• [TASK OBJECTIVE]:
For the records shown below, return an exact copy that excludes the pictures.
═════ MATERIAL FOR THIS EXERCISE ═════
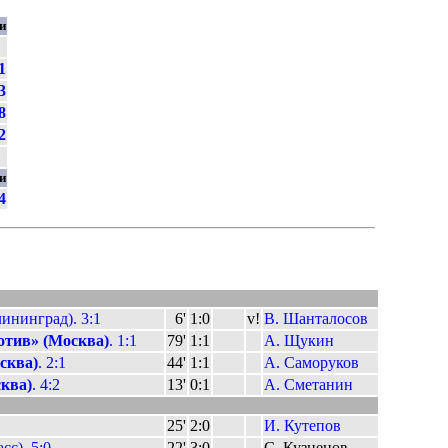
и
1
3
8
2
и
4
ининград). 3:1
6'
1:0
v!
В. Шанталосов
тив» (Москва)
. 1:1
79'
1:1
А. Щукин
сква)
. 2:1
44'
1:1
А. Саморуков
ква)
. 4:2
13'
0:1
А. Сметанин
25'
2:0
И. Кутепов
с). 5:0
22'
3:0
С. Кузнецов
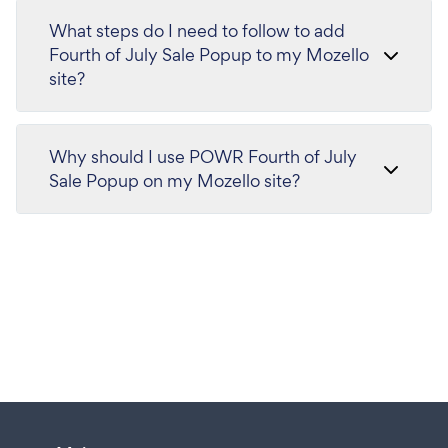
What steps do I need to follow to add
Fourth of July Sale Popup to my Mozello
site?
Why should I use POWR Fourth of July
Sale Popup on my Mozello site?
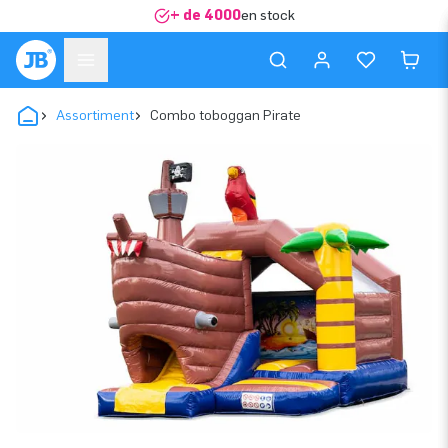
+ de 4000
en stock
Assortiment
Combo toboggan Pirate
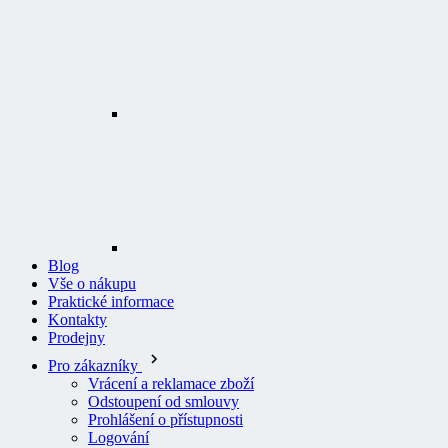
Blog
Vše o nákupu
Praktické informace
Kontakty
Prodejny
Pro zákazníky
Vrácení a reklamace zboží
Odstoupení od smlouvy
Prohlášení o přístupnosti
Logování
Všeobecné obchodní podmínky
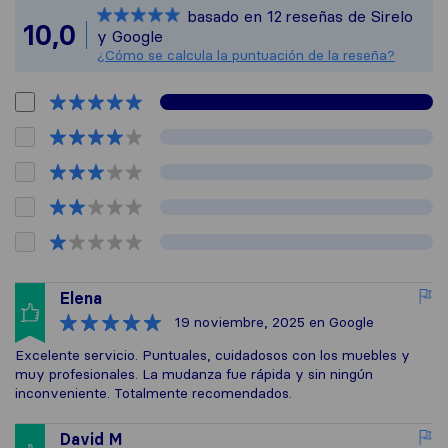
basado en
12
reseñas de Sirelo
Todas las reseña
10,0
y Google
¿Cómo se calcula la puntuación de la reseña?
Elena
19 noviembre, 2025
en Google
Excelente servicio. Puntuales, cuidadosos con los muebles y
muy profesionales. La mudanza fue rápida y sin ningún
inconveniente. Totalmente recomendados.
David M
═════
• [SOLVED EXERCISE]:
и
1
3
8
2
и
4
ининград). 3:1
6'
1:0
v!
В. Шанталосов
тив» (Москва)
. 1:1
79'
1:1
А. Щукин
сква)
. 2:1
44'
1:1
А. Саморуков
ква)
. 4:2
13'
0:1
А. Сметанин
25'
2:0
И. Кутепов
с). 5:0
22'
3:0
С. Кузнецов
What steps do I need to follow to add
Fourth of July Sale Popup to my Mozello
site?
Why should I use POWR Fourth of July
Sale Popup on my Mozello site?
+ de 4000
en stock
Assortiment
Combo toboggan Pirate
Blog
Vše o nákupu
Praktické informace
Kontakty
Prodejny
Pro zákazníky
Vrácení a reklamace zboží
Odstoupení od smlouvy
Prohlášení o přístupnosti
Logování
Všeobecné obchodní podmínky
basado en
12
reseñas de Sirelo
Todas las reseña
10,0
y Google
¿Cómo se calcula la puntuación de la reseña?
Elena
19 noviembre, 2025
en Google
Excelente servicio. Puntuales, cuidadosos con los muebles y
muy profesionales. La mudanza fue rápida y sin ningún
inconveniente. Totalmente recomendados.
David M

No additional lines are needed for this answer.